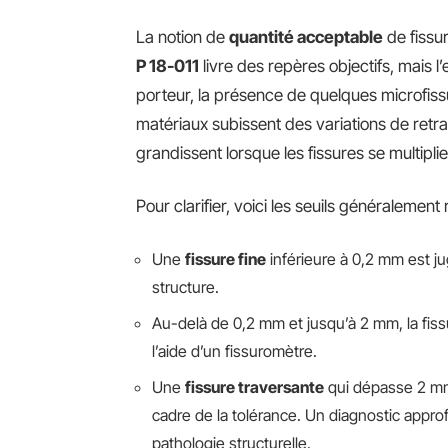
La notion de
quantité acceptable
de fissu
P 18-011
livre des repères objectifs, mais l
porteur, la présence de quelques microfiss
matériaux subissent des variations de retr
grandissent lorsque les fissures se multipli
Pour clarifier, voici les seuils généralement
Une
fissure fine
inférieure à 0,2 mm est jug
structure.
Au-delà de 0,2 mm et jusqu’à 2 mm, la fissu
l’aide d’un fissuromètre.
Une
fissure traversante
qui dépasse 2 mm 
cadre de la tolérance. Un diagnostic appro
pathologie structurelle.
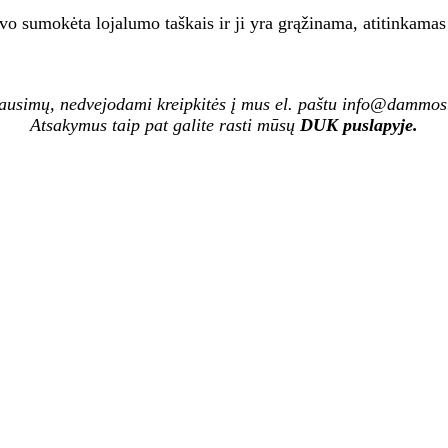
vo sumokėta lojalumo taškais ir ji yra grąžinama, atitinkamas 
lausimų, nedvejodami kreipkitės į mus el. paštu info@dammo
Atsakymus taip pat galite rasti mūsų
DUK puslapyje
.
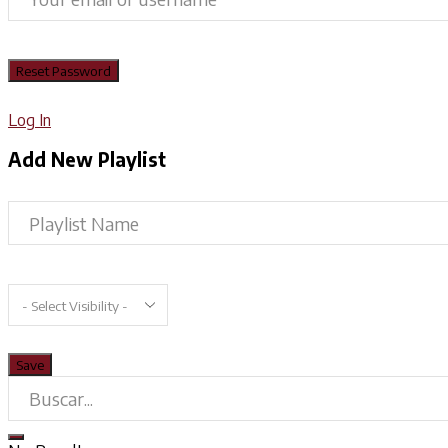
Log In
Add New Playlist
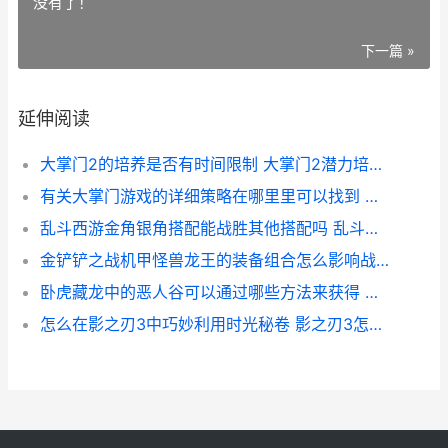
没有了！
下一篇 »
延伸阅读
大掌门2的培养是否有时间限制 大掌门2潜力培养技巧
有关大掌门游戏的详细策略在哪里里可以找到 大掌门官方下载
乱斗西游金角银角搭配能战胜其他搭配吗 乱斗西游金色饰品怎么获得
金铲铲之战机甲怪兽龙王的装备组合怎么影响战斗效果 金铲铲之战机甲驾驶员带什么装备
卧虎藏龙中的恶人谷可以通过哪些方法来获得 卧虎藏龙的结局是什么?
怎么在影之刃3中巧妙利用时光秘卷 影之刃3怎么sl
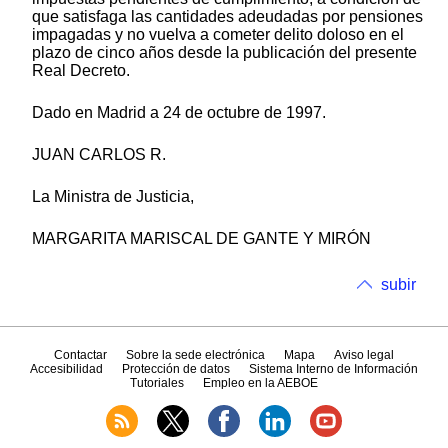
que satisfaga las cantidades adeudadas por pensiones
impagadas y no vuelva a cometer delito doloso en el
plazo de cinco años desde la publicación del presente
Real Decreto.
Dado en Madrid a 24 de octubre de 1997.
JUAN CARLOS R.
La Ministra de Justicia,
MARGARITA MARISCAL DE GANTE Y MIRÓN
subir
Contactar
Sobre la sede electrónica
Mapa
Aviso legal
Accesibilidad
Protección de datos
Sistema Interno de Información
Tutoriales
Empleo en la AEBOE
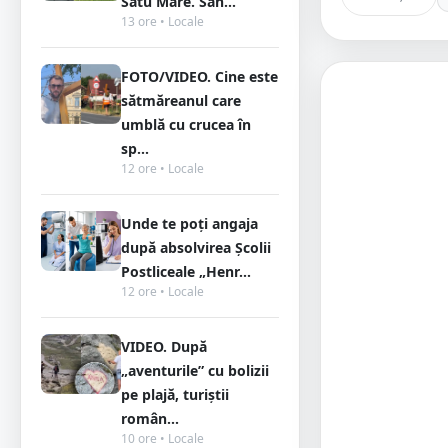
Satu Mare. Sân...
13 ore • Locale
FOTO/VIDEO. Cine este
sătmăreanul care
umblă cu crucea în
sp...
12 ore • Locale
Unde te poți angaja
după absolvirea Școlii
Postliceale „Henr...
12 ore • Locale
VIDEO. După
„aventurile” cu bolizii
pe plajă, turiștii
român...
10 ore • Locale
==========
**Work instruction:** Extract, word for word, each line from the top of the data down to and including the line with "cadre de la tolérance. Un diagnostic appro"; skip the pictures.

**Solution to the problem:**
La notion de
quantité acceptable
de fissu
P 18-011
livre des repères objectifs, mais l
porteur, la présence de quelques microfiss
matériaux subissent des variations de retr
grandissent lorsque les fissures se multipli
Pour clarifier, voici les seuils généralement
Une
fissure fine
inférieure à 0,2 mm est jug
structure.
Au-delà de 0,2 mm et jusqu’à 2 mm, la fissu
l’aide d’un fissuromètre.
Une
fissure traversante
qui dépasse 2 mm 
cadre de la tolérance. Un diagnostic appro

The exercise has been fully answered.